More Supply for First-Tier and More Restrictions for Second
With local governments largely dependent on land sales for revenues, authorities in many cities have been reluctant to offer new sites for sale when developers were cautious about the future of the housing market. When home prices fell in many Chinese cities in 2015, developers grew reluctant to bid up the prices of new plots and the result was that land sales dropped 21 percent that year. With lower tier cities still suffering from an oversupply of homes in 2016, the value of land purchased by real estate developers dropped another 3.4 percent last year, according to the National Bureau of Statistics, despite a surge of auctions in the fourth quarter, as developer demand recovered.
Following China’s massive 2009 stimulus package in 2009, Beijing auctioned off 2,525 hectares of residential land in 2010, but that supply was reduced to 750 and 850 hectares in 2015 and 2016 after home purchase restrictions cut off developer opportunities for easy sales.
Central Authorities Hope to Steer Local Sales
While local governments have kept their eyes on opportunities to maximise land sales revenues, the big bosses in Beijing appear determined to use land strategically to control housing prices and reduces risks surrounding a housing bubble.

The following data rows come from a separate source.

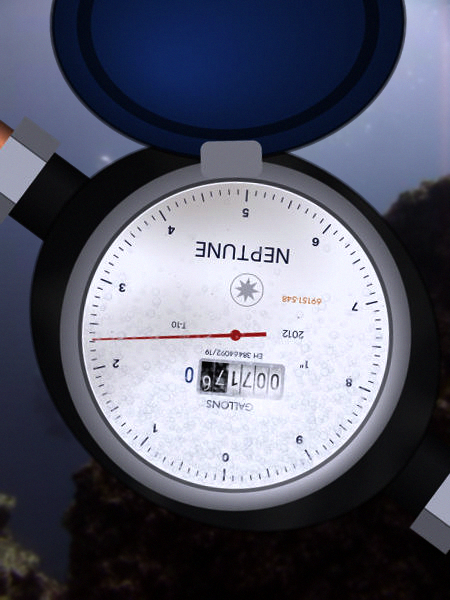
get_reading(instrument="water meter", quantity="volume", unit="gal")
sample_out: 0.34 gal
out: 71762.3 gal
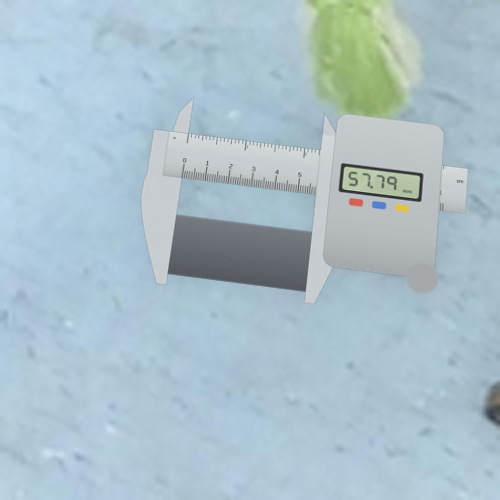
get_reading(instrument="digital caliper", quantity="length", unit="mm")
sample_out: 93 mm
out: 57.79 mm
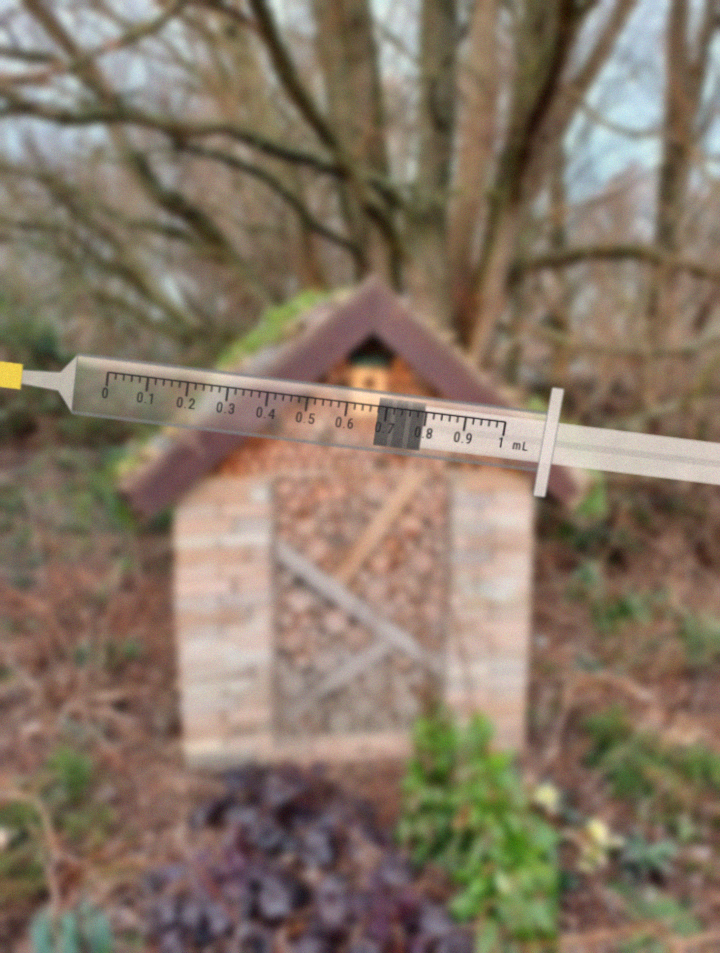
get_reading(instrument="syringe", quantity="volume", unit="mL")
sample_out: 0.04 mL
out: 0.68 mL
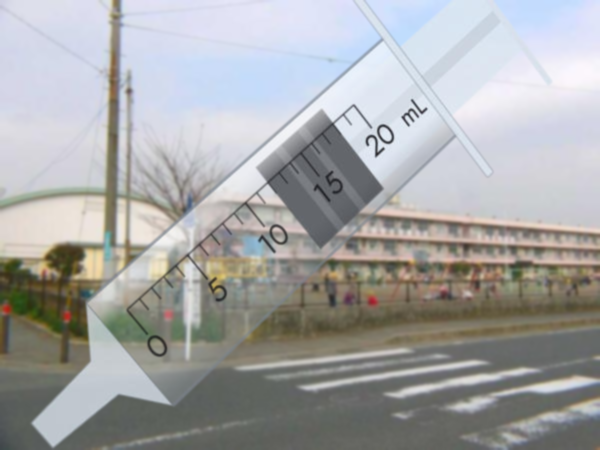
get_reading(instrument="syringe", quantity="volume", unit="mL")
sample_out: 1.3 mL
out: 12 mL
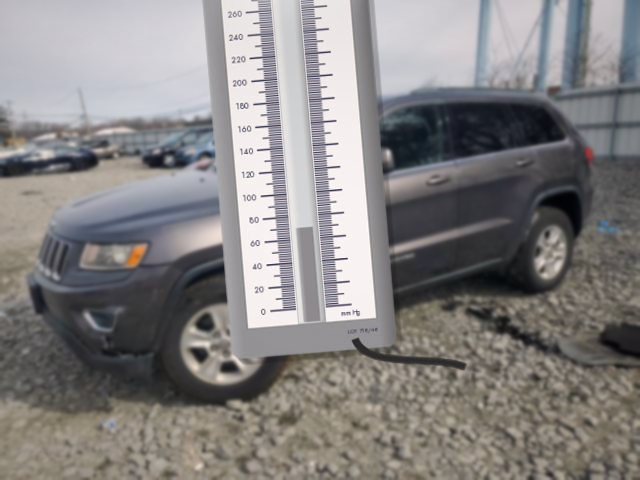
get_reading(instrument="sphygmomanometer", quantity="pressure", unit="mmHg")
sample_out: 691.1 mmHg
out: 70 mmHg
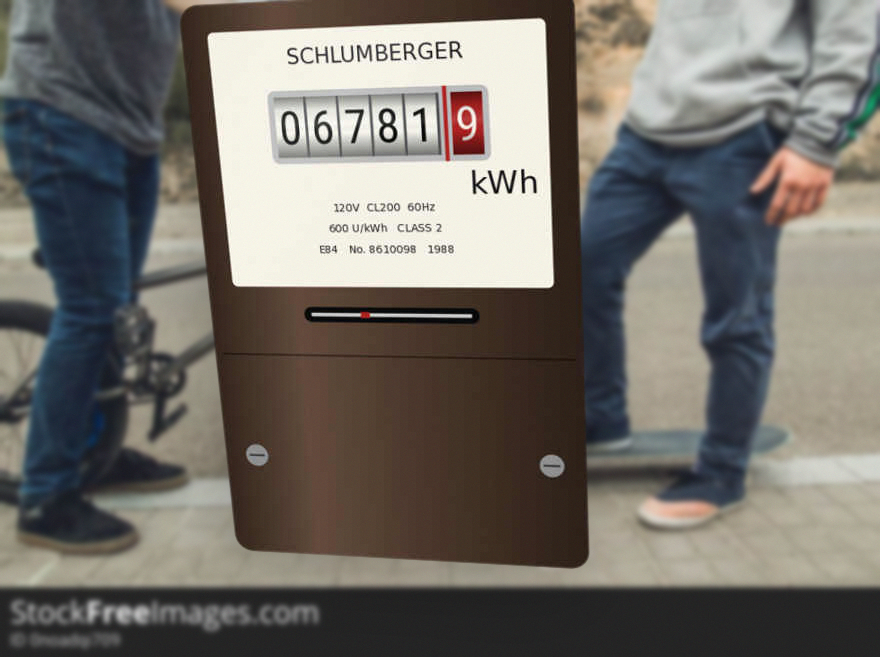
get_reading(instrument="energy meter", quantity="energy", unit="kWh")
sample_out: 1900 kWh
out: 6781.9 kWh
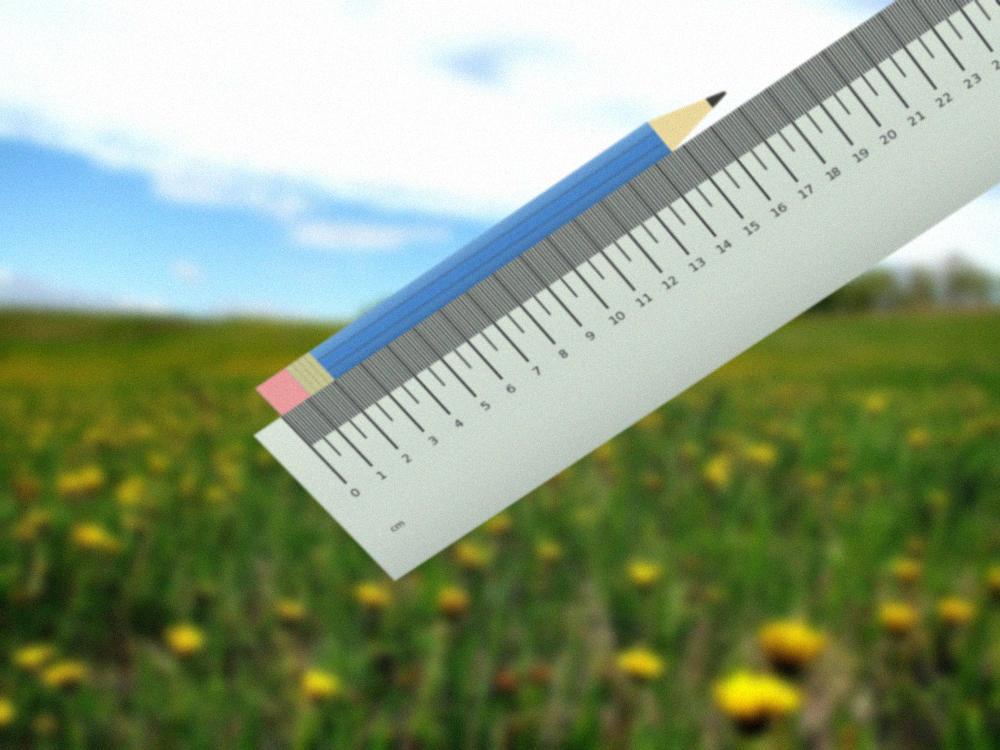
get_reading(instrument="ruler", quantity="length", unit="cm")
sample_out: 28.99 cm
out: 17 cm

In a spate of 10 new notifications earlier this month, the officials announced that cities with less than a year’s supply of housing inventory should increase the amount of residential land for sale, and that communities with more than three year’s supply should suspend residential land sales.
The Beijing municipal government announced on its website last week that it plans double the supply of new land sold at auction this year compared to 2016, adding 12 million square meters of new sites to the market, which should yield 300,000 new homes.
The move represents the latest adjustment to land supply after the Beijing city government rolled out a series of restrictions in March targeting homebuyers amid skyrocketing house prices. Average property prices jumped more than 63 percent in less than a year and a half, according to data in the China Securities Journal from the China Real Estate Association, rising to RMB 60,738 yuan ($8,820) per square meter in February from RMB 37,221 ($5,409) in October 2015.
Mo’ Land Supply, Mo’ Problems
A report from Moody’s Investors Service last week predicted that the new land supply measures introduced by the Chinese government would have a variety of impacts on property developers, depending on what markets they are exposed to and at what point in the cycle they purchased their sites.
“These measures will have mixed implications for property developers, and we believe that housing price growth will slow in cities where land supply will increase, a credit negative for developers that purchased land at high prices during the past 12 months with the expectation that housing prices will continue to surge,” said Moody’s analyst Chris Wong, who added that developers in lower-tier cities with large housing inventories would benefit from the regulations.
Despite the flurry of new home purchase restrictions and calls for tighter credit, average new home prices rose 10.3 percent in March, according to the latest data from the National Bureau of Statistics, with 62 out of 70 cities included in the official survey reporting home price increases.